Kilcullen is the locus of Maintain Hope, a charity described by its founder as ‘minuscule’ but which over almost three decades has brought hope and a future to children in the small area of Ngong, outside Nairobi. Most of the families it supports, through the generosity of people in the wider Kilcullen area, are in a community ravaged by HIV.
“We’re now back to the situation we had more than 20 years ago,” the charity's founder Gerry O’Donoghue told the
during a recent coffee morning fundraiser at the home of longtime supporters Esther Reddy and Joe Dooley and their family.“At that time, being HIV positive was highly stigmatised. Many, many Kenyans hid the disease from their relations and medical carers. Children were orphaned or abandoned because their mothers couldn’t or wouldn’t get treatments, and died.
"But gradually, workshops in the slums and the availability of retroviral drugs helped these women to manage their condition and live full family lives.”

Peer-to-peer support through the workshops, from women who were themselves HIV positive, helped overcome stigma and saved lives. Checkups and RV drug pickups became as routine for many women as going to the shops. Probably 90 percent of the retroviral medicine came through USAID.
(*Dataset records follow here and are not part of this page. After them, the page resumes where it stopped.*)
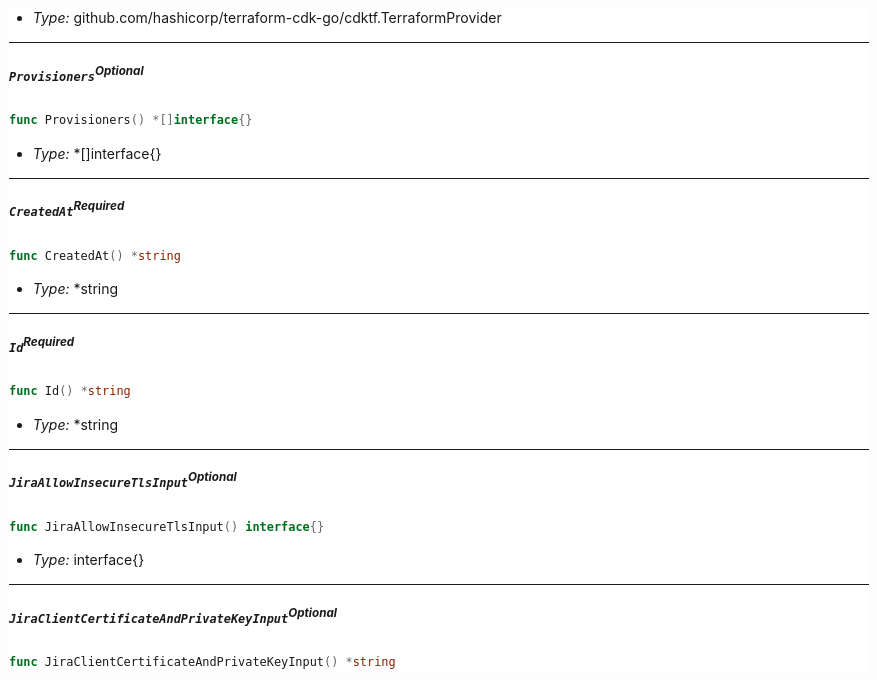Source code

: - *Type:* github.com/hashicorp/terraform-cdk-go/cdktf.TerraformProvider

---

##### `Provisioners`<sup>Optional</sup> <a name="Provisioners" id="rhizo-co-terraform-provider-wiz.integrationJira.IntegrationJira.property.provisioners"></a>

```go
func Provisioners() *[]interface{}
```

- *Type:* *[]interface{}

---

##### `CreatedAt`<sup>Required</sup> <a name="CreatedAt" id="rhizo-co-terraform-provider-wiz.integrationJira.IntegrationJira.property.createdAt"></a>

```go
func CreatedAt() *string
```

- *Type:* *string

---

##### `Id`<sup>Required</sup> <a name="Id" id="rhizo-co-terraform-provider-wiz.integrationJira.IntegrationJira.property.id"></a>

```go
func Id() *string
```

- *Type:* *string

---

##### `JiraAllowInsecureTlsInput`<sup>Optional</sup> <a name="JiraAllowInsecureTlsInput" id="rhizo-co-terraform-provider-wiz.integrationJira.IntegrationJira.property.jiraAllowInsecureTlsInput"></a>

```go
func JiraAllowInsecureTlsInput() interface{}
```

- *Type:* interface{}

---

##### `JiraClientCertificateAndPrivateKeyInput`<sup>Optional</sup> <a name="JiraClientCertificateAndPrivateKeyInput" id="rhizo-co-terraform-provider-wiz.integrationJira.IntegrationJira.property.jiraClientCertificateAndPrivateKeyInput"></a>

```go
func JiraClientCertificateAndPrivateKeyInput() *string
```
“But, literally overnight, the clinics were closed,” said Gerry. “Kenyan workers were dismissed, and even American supervisors didn’t know if they had their flight money home. It was devastating.”
Maintain Hope was able to step into the gap and provide money to get the medicines for their families. But it’s a drop in the ocean.
“There are thousands, countless others who don’t have anybody to turn to. It’s going to lead to a lot of unnecessary, preventable deaths. They’re now going back to that original cycle where children become motherless and fatherless and will be farmed out to various unsuitable accommodations, not least the children’s homes, which we’re trying to prevent.”
Founded in 2006 after Gerry visited an orphanage while on holiday in Kenya — “I had been planning just to go out for a beer, but somehow found myself in Ngong” — the charity currently supports 82 Kenyan children within their families to ensure they are healthy and can continue education through primary, secondary and even third level.
There are now Maintain Hope graduates in nursing, teaching, computer science, marketing and languages, and some are also now starting to raise their own families.
Gerry regularly travels out at his own expense to check on progress, and in the coming month a dozen Kilcullen area volunteers are going to Ngong to help and assess how best to advance the work of the charity.
It’s a revival of Maintain Hope’s volunteering programme of the early days, which helped to build facilities at the original children’s home Gerry had visited on that fateful holiday twenty years ago.

“This time it’s about capacity building, liaising with the local people to see how future volunteers might best help out the children and the communities.”
Apart from the revival of the HIV crisis, the Ngong area and many other communities in the region have battled through a winter of cholera and typhus and other waterborne diseases caused by flooding and bad sanitation.
“Thankfully, we had the resources, through the generosity of our supporters, to help our families. Because of the HIV issue, these otherwise treatable diseases could have taken many of them out. We had to postpone other projects and be very vigilant, but we’re now back on an even keel.”
Maintain Hope is a charity on a shoestring, funded by many small initiatives, and helping a small number of people in the larger scheme of things. But for every child aided to learn and live a fuller life, the beneficial ripple effect for the future of their families and community is beyond measure.
Each and all of whom have escaped Elon Musk’s wood-chipper.